- _AVAILABLE DATA_:
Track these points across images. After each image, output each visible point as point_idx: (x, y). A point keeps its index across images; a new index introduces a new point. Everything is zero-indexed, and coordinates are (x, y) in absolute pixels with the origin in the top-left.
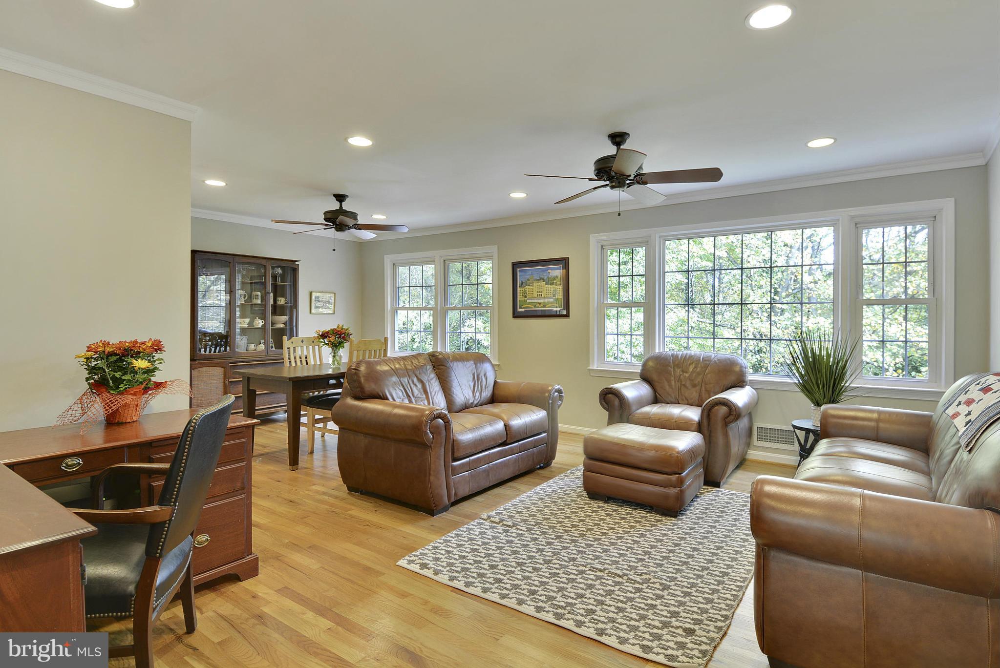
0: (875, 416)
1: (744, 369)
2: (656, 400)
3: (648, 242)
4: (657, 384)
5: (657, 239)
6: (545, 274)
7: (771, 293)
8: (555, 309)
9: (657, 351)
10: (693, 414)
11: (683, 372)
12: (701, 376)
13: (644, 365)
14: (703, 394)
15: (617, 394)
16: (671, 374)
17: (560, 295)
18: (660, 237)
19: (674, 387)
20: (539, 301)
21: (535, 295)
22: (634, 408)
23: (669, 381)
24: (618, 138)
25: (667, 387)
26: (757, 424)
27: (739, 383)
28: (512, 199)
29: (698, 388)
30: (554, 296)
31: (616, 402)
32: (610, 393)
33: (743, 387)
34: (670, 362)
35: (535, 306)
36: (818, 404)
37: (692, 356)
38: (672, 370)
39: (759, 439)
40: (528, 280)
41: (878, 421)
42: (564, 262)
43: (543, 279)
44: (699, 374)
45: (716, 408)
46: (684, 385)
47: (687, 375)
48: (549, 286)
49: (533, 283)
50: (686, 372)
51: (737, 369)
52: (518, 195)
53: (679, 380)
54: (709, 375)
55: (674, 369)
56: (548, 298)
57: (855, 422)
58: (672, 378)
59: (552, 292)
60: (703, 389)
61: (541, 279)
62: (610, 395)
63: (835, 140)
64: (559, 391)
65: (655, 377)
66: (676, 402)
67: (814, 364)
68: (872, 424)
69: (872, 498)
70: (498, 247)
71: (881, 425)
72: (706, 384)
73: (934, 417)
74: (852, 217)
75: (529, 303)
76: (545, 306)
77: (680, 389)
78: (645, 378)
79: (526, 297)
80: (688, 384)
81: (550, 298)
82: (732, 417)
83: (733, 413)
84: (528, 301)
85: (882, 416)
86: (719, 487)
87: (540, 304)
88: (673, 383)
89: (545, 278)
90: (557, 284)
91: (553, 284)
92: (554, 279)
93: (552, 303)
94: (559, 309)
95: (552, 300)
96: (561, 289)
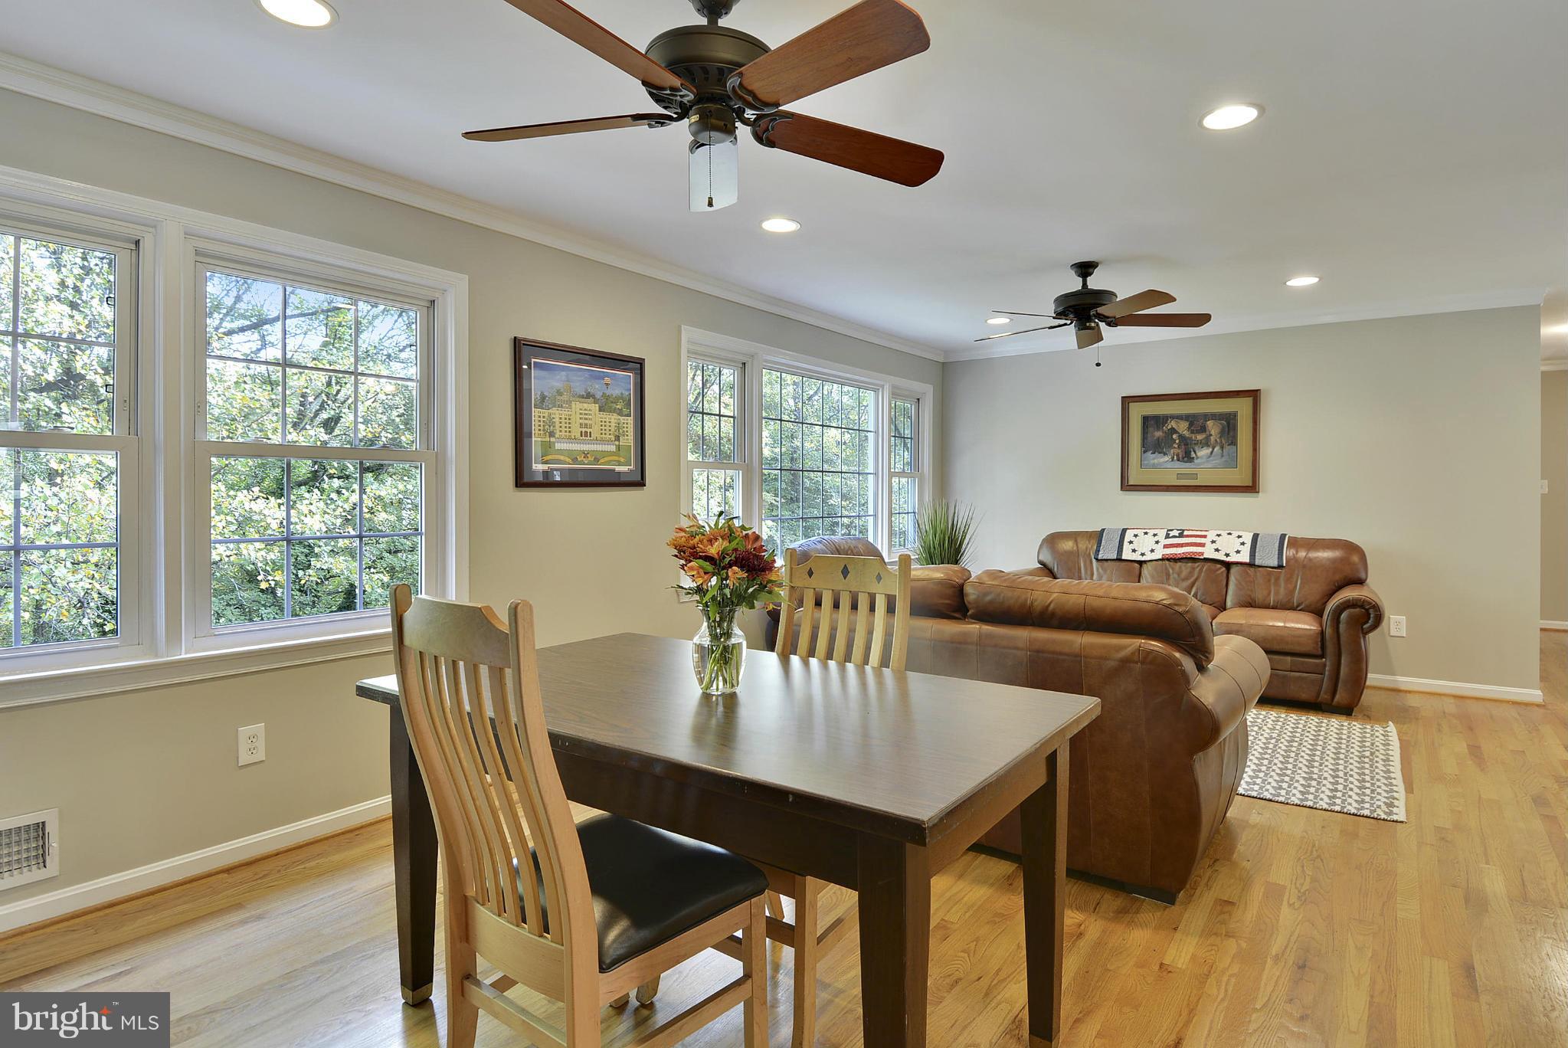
6: (598, 387)
8: (618, 469)
17: (629, 439)
20: (586, 447)
21: (576, 432)
24: (1085, 269)
30: (618, 438)
35: (575, 461)
40: (559, 393)
42: (637, 366)
43: (593, 396)
48: (606, 416)
49: (569, 402)
56: (602, 441)
59: (613, 430)
61: (589, 396)
70: (470, 280)
75: (561, 452)
76: (597, 460)
79: (552, 434)
81: (609, 442)
84: (558, 446)
87: (586, 454)
89: (599, 395)
90: (620, 413)
91: (615, 411)
92: (616, 400)
93: (611, 454)
94: (624, 469)
95: (613, 448)
96: (630, 422)
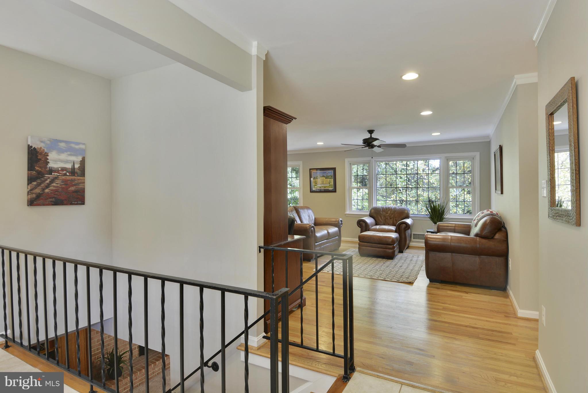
0: (454, 225)
1: (409, 212)
2: (376, 224)
3: (369, 162)
4: (376, 218)
5: (374, 162)
6: (325, 174)
7: (407, 180)
8: (330, 189)
9: (374, 206)
10: (393, 228)
11: (386, 213)
12: (393, 215)
13: (370, 211)
14: (394, 221)
15: (364, 221)
16: (381, 215)
17: (332, 183)
18: (375, 161)
19: (383, 219)
20: (323, 185)
21: (321, 183)
22: (370, 227)
23: (381, 217)
24: (371, 132)
25: (380, 219)
26: (413, 233)
27: (407, 217)
28: (318, 144)
29: (392, 219)
30: (329, 183)
31: (364, 224)
32: (361, 221)
33: (409, 218)
34: (381, 210)
35: (321, 188)
36: (435, 223)
37: (389, 207)
38: (382, 213)
39: (414, 238)
40: (317, 176)
41: (455, 227)
42: (334, 169)
43: (324, 176)
44: (392, 214)
45: (402, 225)
46: (387, 218)
47: (388, 215)
48: (327, 179)
49: (320, 178)
50: (387, 214)
51: (406, 212)
52: (320, 143)
53: (385, 216)
54: (396, 215)
55: (383, 213)
56: (326, 184)
57: (448, 227)
58: (382, 216)
60: (394, 219)
61: (323, 176)
62: (361, 222)
63: (441, 134)
64: (341, 221)
65: (375, 216)
66: (384, 224)
67: (434, 208)
68: (453, 228)
69: (453, 236)
70: (303, 162)
71: (456, 228)
72: (395, 218)
73: (471, 225)
74: (446, 157)
75: (317, 186)
76: (325, 188)
77: (385, 220)
78: (371, 216)
79: (316, 184)
80: (389, 218)
81: (327, 184)
82: (407, 228)
83: (408, 226)
85: (456, 225)
86: (403, 253)
87: (323, 187)
88: (383, 218)
89: (325, 176)
90: (330, 178)
91: (329, 178)
92: (329, 176)
93: (328, 186)
94: (331, 189)
95: (328, 185)
96: (332, 180)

- _TO DO_:
Rewrite all the entries above as a numbered list, one line per item, leaving out blank lines and the pictures.

- _RESPONSE FOR THIS EXERCISE_:
1. Track these points across images. After each image, output each visible point as point_idx: (x, y). A point keeps its index across images; a new index introduces a new point. Everything is zero-indexed, and coordinates are (x, y) in absolute pixels with the origin in the top-left.
2. 0: (875, 416)
3. 1: (744, 369)
4. 2: (656, 400)
5. 3: (648, 242)
6. 4: (657, 384)
7. 5: (657, 239)
8. 6: (545, 274)
9. 7: (771, 293)
10. 8: (555, 309)
11. 9: (657, 351)
12. 10: (693, 414)
13. 11: (683, 372)
14. 12: (701, 376)
15. 13: (644, 365)
16. 14: (703, 394)
17. 15: (617, 394)
18. 16: (671, 374)
19. 17: (560, 295)
20. 18: (660, 237)
21. 19: (674, 387)
22. 20: (539, 301)
23. 21: (535, 295)
24. 22: (634, 408)
25. 23: (669, 381)
26. 24: (618, 138)
27. 25: (667, 387)
28. 26: (757, 424)
29. 27: (739, 383)
30. 28: (512, 199)
31. 29: (698, 388)
32. 30: (554, 296)
33. 31: (616, 402)
34. 32: (610, 393)
35. 33: (743, 387)
36. 34: (670, 362)
37. 35: (535, 306)
38. 36: (818, 404)
39. 37: (692, 356)
40. 38: (672, 370)
41. 39: (759, 439)
42. 40: (528, 280)
43. 41: (878, 421)
44. 42: (564, 262)
45. 43: (543, 279)
46. 44: (699, 374)
47. 45: (716, 408)
48. 46: (684, 385)
49. 47: (687, 375)
50. 48: (549, 286)
51. 49: (533, 283)
52. 50: (686, 372)
53. 51: (737, 369)
54. 52: (518, 195)
55. 53: (679, 380)
56. 54: (709, 375)
57. 55: (674, 369)
58. 56: (548, 298)
59. 57: (855, 422)
60. 58: (672, 378)
61. 59: (552, 292)
62. 60: (703, 389)
63. 61: (541, 279)
64. 62: (610, 395)
65. 63: (835, 140)
66. 64: (559, 391)
67. 65: (655, 377)
68. 66: (676, 402)
69. 67: (814, 364)
70. 68: (872, 424)
71. 69: (872, 498)
72. 70: (498, 247)
73. 71: (881, 425)
74. 72: (706, 384)
75. 73: (934, 417)
76. 74: (852, 217)
77. 75: (529, 303)
78. 76: (545, 306)
79. 77: (680, 389)
80. 78: (645, 378)
81. 79: (526, 297)
82. 80: (688, 384)
83. 81: (550, 298)
84. 82: (732, 417)
85. 83: (733, 413)
86. 84: (528, 301)
87. 85: (882, 416)
88. 86: (719, 487)
89. 87: (540, 304)
90. 88: (673, 383)
91. 89: (545, 278)
92. 90: (557, 284)
93. 91: (553, 284)
94. 92: (554, 279)
95. 93: (552, 303)
96. 94: (559, 309)
97. 95: (552, 300)
98. 96: (561, 289)
99. 6: (598, 387)
100. 8: (618, 469)
101. 17: (629, 439)
102. 20: (586, 447)
103. 21: (576, 432)
104. 24: (1085, 269)
105. 30: (618, 438)
106. 35: (575, 461)
107. 40: (559, 393)
108. 42: (637, 366)
109. 43: (593, 396)
110. 48: (606, 416)
111. 49: (569, 402)
112. 56: (602, 441)
113. 59: (613, 430)
114. 61: (589, 396)
115. 70: (470, 280)
116. 75: (561, 452)
117. 76: (597, 460)
118. 79: (552, 434)
119. 81: (609, 442)
120. 84: (558, 446)
121. 87: (586, 454)
122. 89: (599, 395)
123. 90: (620, 413)
124. 91: (615, 411)
125. 92: (616, 400)
126. 93: (611, 454)
127. 94: (624, 469)
128. 95: (613, 448)
129. 96: (630, 422)
130. 0: (454, 225)
131. 1: (409, 212)
132. 2: (376, 224)
133. 3: (369, 162)
134. 4: (376, 218)
135. 5: (374, 162)
136. 6: (325, 174)
137. 7: (407, 180)
138. 8: (330, 189)
139. 9: (374, 206)
140. 10: (393, 228)
141. 11: (386, 213)
142. 12: (393, 215)
143. 13: (370, 211)
144. 14: (394, 221)
145. 15: (364, 221)
146. 16: (381, 215)
147. 17: (332, 183)
148. 18: (375, 161)
149. 19: (383, 219)
150. 20: (323, 185)
151. 21: (321, 183)
152. 22: (370, 227)
153. 23: (381, 217)
154. 24: (371, 132)
155. 25: (380, 219)
156. 26: (413, 233)
157. 27: (407, 217)
158. 28: (318, 144)
159. 29: (392, 219)
160. 30: (329, 183)
161. 31: (364, 224)
162. 32: (361, 221)
163. 33: (409, 218)
164. 34: (381, 210)
165. 35: (321, 188)
166. 36: (435, 223)
167. 37: (389, 207)
168. 38: (382, 213)
169. 39: (414, 238)
170. 40: (317, 176)
171. 41: (455, 227)
172. 42: (334, 169)
173. 43: (324, 176)
174. 44: (392, 214)
175. 45: (402, 225)
176. 46: (387, 218)
177. 47: (388, 215)
178. 48: (327, 179)
179. 49: (320, 178)
180. 50: (387, 214)
181. 51: (406, 212)
182. 52: (320, 143)
183. 53: (385, 216)
184. 54: (396, 215)
185. 55: (383, 213)
186. 56: (326, 184)
187. 57: (448, 227)
188. 58: (382, 216)
189. 60: (394, 219)
190. 61: (323, 176)
191. 62: (361, 222)
192. 63: (441, 134)
193. 64: (341, 221)
194. 65: (375, 216)
195. 66: (384, 224)
196. 67: (434, 208)
197. 68: (453, 228)
198. 69: (453, 236)
199. 70: (303, 162)
200. 71: (456, 228)
201. 72: (395, 218)
202. 73: (471, 225)
203. 74: (446, 157)
204. 75: (317, 186)
205. 76: (325, 188)
206. 77: (385, 220)
207. 78: (371, 216)
208. 79: (316, 184)
209. 80: (389, 218)
210. 81: (327, 184)
211. 82: (407, 228)
212. 83: (408, 226)
213. 85: (456, 225)
214. 86: (403, 253)
215. 87: (323, 187)
216. 88: (383, 218)
217. 89: (325, 176)
218. 90: (330, 178)
219. 91: (329, 178)
220. 92: (329, 176)
221. 93: (328, 186)
222. 94: (331, 189)
223. 95: (328, 185)
224. 96: (332, 180)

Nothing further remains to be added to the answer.